*Assignment*. Exactly the lines below from the one with "[870,664,917,679] $3.85 ->" up to and including the one with "[222,868,397,883] amended in" make up the answer, with nothing else added.

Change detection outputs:
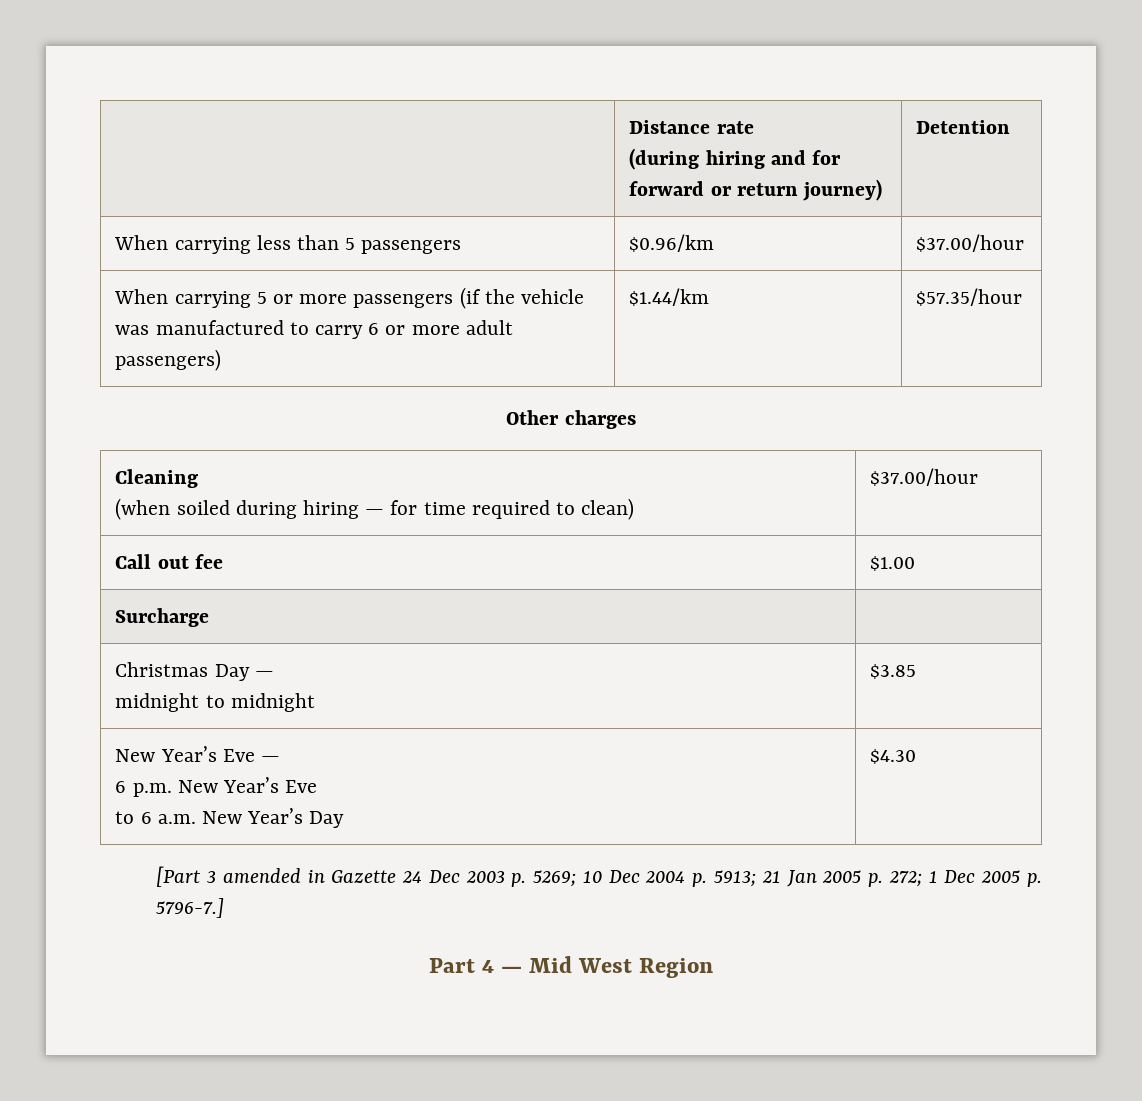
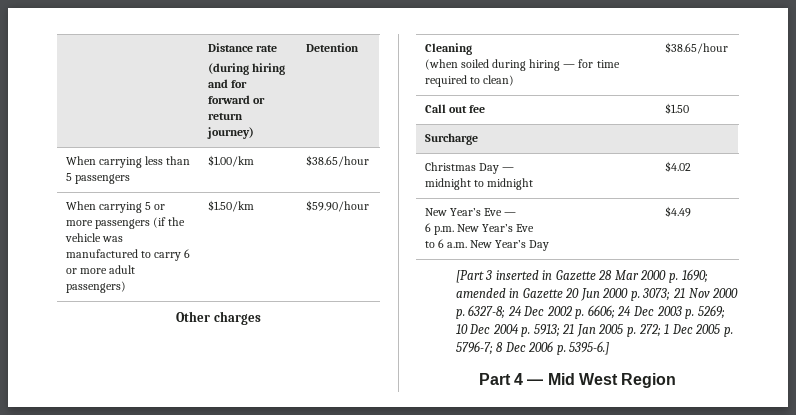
[629,234,715,252] [916,234,1025,252] $0.96/km | $37.00/hour -> [207,155,254,167] [305,155,369,167] $1.00/km | $38.65/hour
[629,288,710,306] [916,288,1023,306] $1.44/km | $57.35/hour -> [207,200,254,212] [305,200,369,212] $1.50/km | $59.90/hour
[870,468,979,486] $37.00/hour -> [664,42,728,54] $38.65/hour
[870,556,916,571] $1.00 -> [664,103,689,114] $1.50
[870,664,917,679] $3.85 -> [664,161,691,172] $4.02
[870,749,917,764] $4.30 -> [664,206,691,217] $4.49
[222,868,397,883] amended in Gazette -> [495,269,708,283] [455,288,739,301] [455,305,615,319] inserted in Gazette 28 Mar 2000 p. 1690; amended in Gazette 20 Jun 2000 p. 3073; 21 Nov 2000 p. 6327-8; 24 Dec 2002 p. 6606;
[156,898,225,918] 5796-7.] -> [455,341,610,355] 5796-7; 8 Dec 2006 p. 5395-6.]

*Answer box*.
[870,664,917,679] $3.85 -> [664,161,691,172] $4.02
[870,749,917,764] $4.30 -> [664,206,691,217] $4.49
[222,868,397,883] amended in Gazette -> [495,269,708,283] [455,288,739,301] [455,305,615,319] inserted in Gazette 28 Mar 2000 p. 1690; amended in Gazette 20 Jun 2000 p. 3073; 21 Nov 2000 p. 6327-8; 24 Dec 2002 p. 6606;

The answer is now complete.